Dataset content: Begin

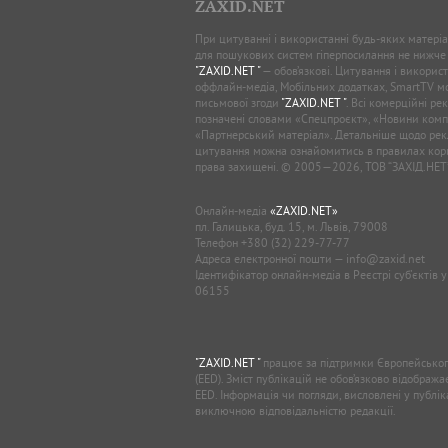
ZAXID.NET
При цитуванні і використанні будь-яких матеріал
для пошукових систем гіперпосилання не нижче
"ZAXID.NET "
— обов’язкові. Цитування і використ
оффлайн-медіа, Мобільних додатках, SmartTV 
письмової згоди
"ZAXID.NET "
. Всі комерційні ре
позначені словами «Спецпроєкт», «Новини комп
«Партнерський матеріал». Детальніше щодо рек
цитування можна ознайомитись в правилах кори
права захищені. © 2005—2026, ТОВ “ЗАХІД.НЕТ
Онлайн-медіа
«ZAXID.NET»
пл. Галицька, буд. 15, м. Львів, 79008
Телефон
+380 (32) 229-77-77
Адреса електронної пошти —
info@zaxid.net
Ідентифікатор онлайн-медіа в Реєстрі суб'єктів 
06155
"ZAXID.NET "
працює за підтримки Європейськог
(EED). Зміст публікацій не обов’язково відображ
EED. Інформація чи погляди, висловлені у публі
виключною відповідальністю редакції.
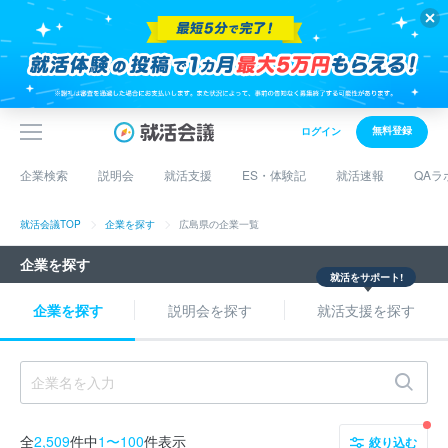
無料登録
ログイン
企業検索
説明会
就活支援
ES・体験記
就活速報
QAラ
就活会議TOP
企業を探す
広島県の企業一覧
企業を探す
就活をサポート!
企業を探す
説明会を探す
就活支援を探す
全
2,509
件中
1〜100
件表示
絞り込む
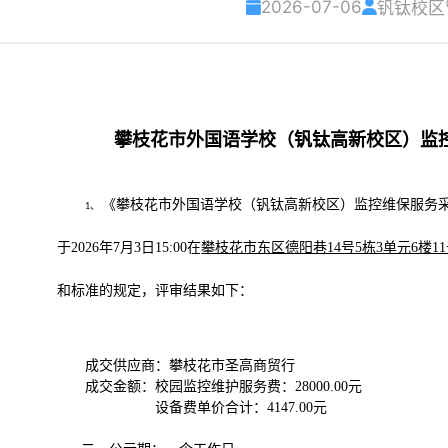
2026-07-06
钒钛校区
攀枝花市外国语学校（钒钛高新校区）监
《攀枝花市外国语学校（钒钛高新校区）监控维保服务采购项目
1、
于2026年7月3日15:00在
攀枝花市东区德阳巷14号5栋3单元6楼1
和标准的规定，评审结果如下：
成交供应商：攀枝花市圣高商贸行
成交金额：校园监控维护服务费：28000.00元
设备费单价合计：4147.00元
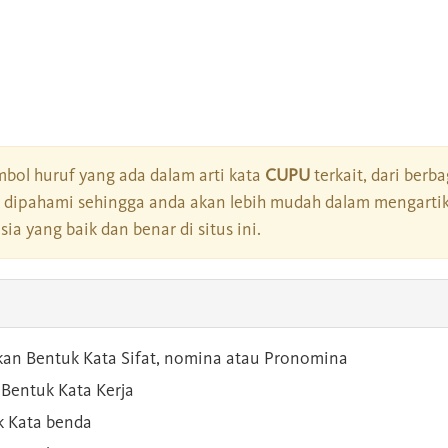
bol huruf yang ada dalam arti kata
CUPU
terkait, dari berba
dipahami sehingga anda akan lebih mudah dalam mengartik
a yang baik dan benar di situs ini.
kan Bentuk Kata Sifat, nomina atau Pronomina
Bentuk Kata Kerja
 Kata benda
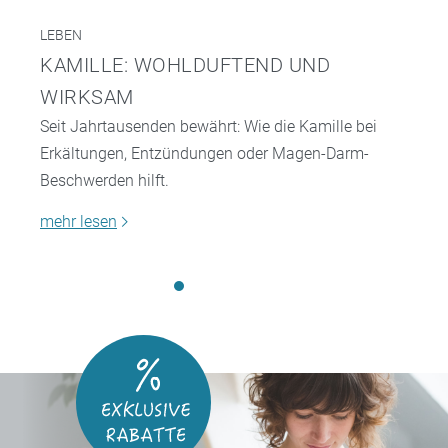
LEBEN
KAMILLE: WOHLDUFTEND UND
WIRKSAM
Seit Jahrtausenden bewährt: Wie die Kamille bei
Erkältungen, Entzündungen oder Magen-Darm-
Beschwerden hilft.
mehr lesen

Dataset content: End

Task prompt: Where does the string "dalam" occur in the data above? Copy every line that holds it.

Solution to the exercise:
bol huruf yang ada dalam arti kata
dipahami sehingga anda akan lebih mudah dalam mengartik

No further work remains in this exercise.